From the first line of the data through the line containing "B, Max Moves: 131 -> 113", return each line exactly.

*** Dataset records

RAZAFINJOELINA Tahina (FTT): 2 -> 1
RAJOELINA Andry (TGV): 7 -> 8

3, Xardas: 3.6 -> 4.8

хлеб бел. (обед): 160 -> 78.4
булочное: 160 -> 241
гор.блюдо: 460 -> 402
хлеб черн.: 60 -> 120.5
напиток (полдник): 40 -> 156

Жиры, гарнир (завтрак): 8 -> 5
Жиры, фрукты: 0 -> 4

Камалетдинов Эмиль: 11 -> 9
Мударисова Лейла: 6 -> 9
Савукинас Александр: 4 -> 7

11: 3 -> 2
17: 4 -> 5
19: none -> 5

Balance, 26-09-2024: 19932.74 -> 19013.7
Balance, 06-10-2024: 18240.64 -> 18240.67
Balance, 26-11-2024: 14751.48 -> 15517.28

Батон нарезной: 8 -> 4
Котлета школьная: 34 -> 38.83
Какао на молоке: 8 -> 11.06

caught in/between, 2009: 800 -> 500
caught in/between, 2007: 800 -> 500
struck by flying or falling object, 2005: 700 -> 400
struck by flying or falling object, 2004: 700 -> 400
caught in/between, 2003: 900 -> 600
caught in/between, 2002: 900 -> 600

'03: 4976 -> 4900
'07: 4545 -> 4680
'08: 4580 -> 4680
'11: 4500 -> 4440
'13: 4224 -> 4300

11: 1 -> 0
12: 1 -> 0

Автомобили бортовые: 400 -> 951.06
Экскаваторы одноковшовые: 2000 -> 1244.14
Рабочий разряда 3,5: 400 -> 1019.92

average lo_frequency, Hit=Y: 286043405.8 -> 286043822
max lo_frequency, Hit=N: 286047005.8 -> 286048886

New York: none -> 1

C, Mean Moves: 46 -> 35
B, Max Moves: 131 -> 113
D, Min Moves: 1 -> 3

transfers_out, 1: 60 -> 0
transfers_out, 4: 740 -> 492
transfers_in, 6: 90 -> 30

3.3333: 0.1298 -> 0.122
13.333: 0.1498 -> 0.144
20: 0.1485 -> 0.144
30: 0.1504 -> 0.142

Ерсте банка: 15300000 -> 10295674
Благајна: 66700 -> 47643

******

> [Expected answer]:
RAZAFINJOELINA Tahina (FTT): 2 -> 1
RAJOELINA Andry (TGV): 7 -> 8

3, Xardas: 3.6 -> 4.8

хлеб бел. (обед): 160 -> 78.4
булочное: 160 -> 241
гор.блюдо: 460 -> 402
хлеб черн.: 60 -> 120.5
напиток (полдник): 40 -> 156

Жиры, гарнир (завтрак): 8 -> 5
Жиры, фрукты: 0 -> 4

Камалетдинов Эмиль: 11 -> 9
Мударисова Лейла: 6 -> 9
Савукинас Александр: 4 -> 7

11: 3 -> 2
17: 4 -> 5
19: none -> 5

Balance, 26-09-2024: 19932.74 -> 19013.7
Balance, 06-10-2024: 18240.64 -> 18240.67
Balance, 26-11-2024: 14751.48 -> 15517.28

Батон нарезной: 8 -> 4
Котлета школьная: 34 -> 38.83
Какао на молоке: 8 -> 11.06

caught in/between, 2009: 800 -> 500
caught in/between, 2007: 800 -> 500
struck by flying or falling object, 2005: 700 -> 400
struck by flying or falling object, 2004: 700 -> 400
caught in/between, 2003: 900 -> 600
caught in/between, 2002: 900 -> 600

'03: 4976 -> 4900
'07: 4545 -> 4680
'08: 4580 -> 4680
'11: 4500 -> 4440
'13: 4224 -> 4300

11: 1 -> 0
12: 1 -> 0

Автомобили бортовые: 400 -> 951.06
Экскаваторы одноковшовые: 2000 -> 1244.14
Рабочий разряда 3,5: 400 -> 1019.92

average lo_frequency, Hit=Y: 286043405.8 -> 286043822
max lo_frequency, Hit=N: 286047005.8 -> 286048886

New York: none -> 1

C, Mean Moves: 46 -> 35
B, Max Moves: 131 -> 113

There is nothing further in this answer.